Dès qu'on garde cette idée à l'esprit, la (re) découverte du Constantine d'aujourd'hui s'enrichit davantage. Et, pour tout dire, d'une séduisante façon.

Sidi Rached, le pont de pierre le plus haut du monde

Selon les archives de la direction des travaux publics de la ville de Constantine, le projet du pont de Sidi Rached, pont de pierre le plus haut du monde, aujourd'hui plus que centenaire, avait été confié en 1907 à Georges Boisnier, spécialiste des grands ponts au monde.

Cette audacieuse réalisation en pierre de taille qui traverse les gorges du Rhumel, est longue de 447 m, large de 12 m, et s'élève à une hauteur de 102 m au-dessus de ce dernier (l'oued). Elle repose sur 27 arches dont 13 ont une ouverture de 8,80 m, une de 30 m et la plus large de 70 m. Lors de sa construction, il est répertorié comme le pont de pierre le plus haut du monde. Certains spécialistes le considèrent comme un ouvrage spectaculaire. Il est une sorte de jumeau du pont Adolphe à Luxembourg qui, lui, est moins haut et moins long (153 m).

Figure emblématique de la ville, le pont Sidi Rachad a été érigé sur un remblai caractérisé par des glissements de terrain ; plusieurs déplacements de ses fondations ont été enregistrés du côté Est, juste au niveau des cinq arches, situées du côté de l'avenue des Frères Zaàmouche, à quelques pas de la voie ferrée. Des opérations de renforcement ont été engagées déjà dès 1922, dont la plus importante avait été réalisée en 1952.

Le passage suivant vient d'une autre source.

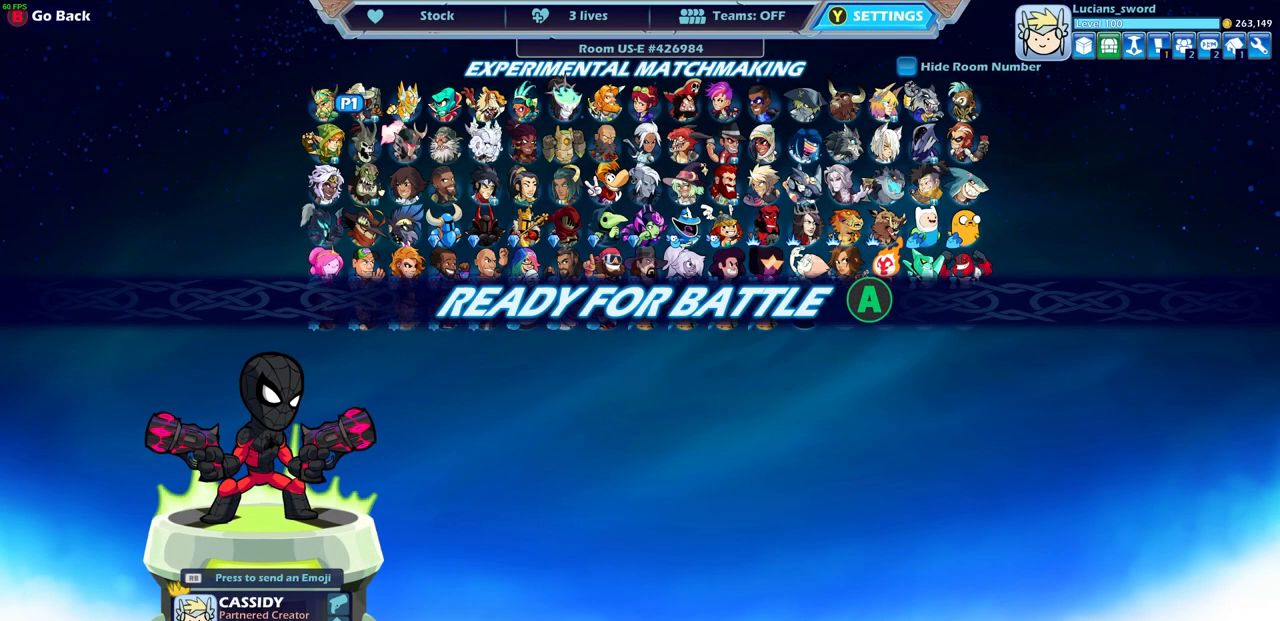
Gameplay with a controller (PlayStation layout); each line is a JSON object with the inputs held at the frame after it. "events" lists button and stick changes between this image and that frame as [ms after this image, input, new state], when the widget could be followed in between.
{"buttons": [], "left_stick": "center", "right_stick": "center", "events": []}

Après l'indépendance, des opérations similaires ont été menées, telle celle de 1979 où une arche métallique a été installée pour remplacer trois articulations de la voûte du côté de la gare. La dernière opération, dont les travaux ont été entamés il y a trois ans dans le but de sauvegarder ce monument historique de la ville, sont en voie d'achèvement.

Depuis un siècle au moins, le pont Sidi Rached, élégant et original, voisine avec Souika, la cité éternelle. Les deux sites sont comme deux êtres qui ne peuvent se séparer. Toute la vie dans la vieille ville s'anime sous les arcs de l'un et entre les murailles de l'autre. A Bab El Djabia, les maisons fraichement rénovées côtoient les bâtisses délabrées, aux tuiles vieillies, envahies par les plantes.

Clément Ader à Constantine en 1882

A Constantine, la dernière apparition d'un oiseau rapace remonte à 1998. L'aigle a survolé les gorges du Rhumel et, au grand étonnement des riverains, a trouvé refuge dans le ravin qui fait face à la passerelle Mellah (ex Perrégaux).

L'existence d'aigles et de vautours à Constantine a été relevée à une certaine époque, comme en témoigne le médaillon central de la mosaïque de Sidi M'Cid qui représente « Un aigle tenant la foudre entre ses serres »

Après Louis Mouillard (pionnier de l'aviation civile en Algérie, a réalisé le premier vol humain en Afrique) et son vol sur un planeur de sa conception le 12 septembre 1865 à Baba Ali, dans les environs d'Alger, il se trouve que c'est Clément Ader, père de l'aviation civile internationale, qui vient à Constantine en 1882 pour y étudier le vol des aigles et vautours nombreux sur les gorges du Rhummel et en tire une conclusion prémonitoire : « L'Algérie présente la particularité, importante pour l'avenir, d'avoir son territoire sillonné par de grandes voies aériennes, dans lesquelles les avions de guerre pourront voler facilement et économiquement, pour conserver à la France, si elle l'a encore, cette partie d'elle-même ».